## Aim of the exercise
Each line below that includes the word "الله" adds one to the count; give that count and nothing else.

━━━━━━

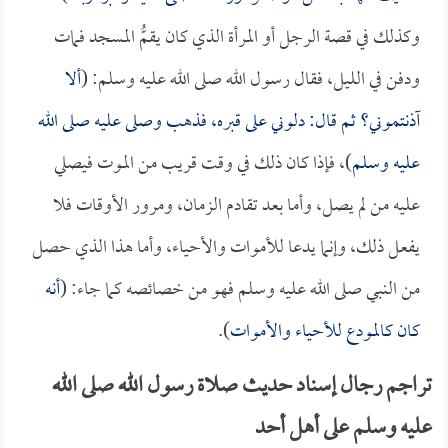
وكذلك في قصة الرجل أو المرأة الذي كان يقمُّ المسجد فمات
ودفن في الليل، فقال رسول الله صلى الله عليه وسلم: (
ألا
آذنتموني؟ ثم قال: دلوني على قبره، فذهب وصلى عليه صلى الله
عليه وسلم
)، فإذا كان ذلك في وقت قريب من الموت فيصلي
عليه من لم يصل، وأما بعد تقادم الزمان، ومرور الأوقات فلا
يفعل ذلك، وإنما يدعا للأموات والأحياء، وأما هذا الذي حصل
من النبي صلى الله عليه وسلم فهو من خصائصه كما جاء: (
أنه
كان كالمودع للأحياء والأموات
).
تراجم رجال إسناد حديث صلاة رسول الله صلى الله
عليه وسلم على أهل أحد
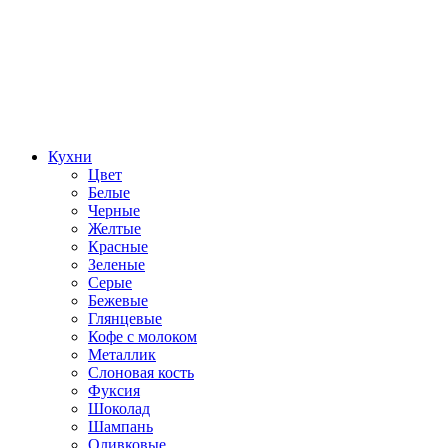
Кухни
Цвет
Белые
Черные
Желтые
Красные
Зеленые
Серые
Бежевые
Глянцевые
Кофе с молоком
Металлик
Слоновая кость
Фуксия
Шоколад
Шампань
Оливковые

━━━━━━

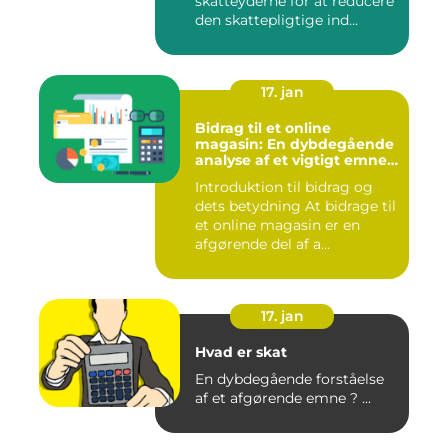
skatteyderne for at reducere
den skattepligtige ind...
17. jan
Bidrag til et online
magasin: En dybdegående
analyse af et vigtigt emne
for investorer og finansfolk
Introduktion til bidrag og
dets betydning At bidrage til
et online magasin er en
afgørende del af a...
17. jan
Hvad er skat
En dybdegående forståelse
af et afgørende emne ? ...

━━━━━━

## Task solution
4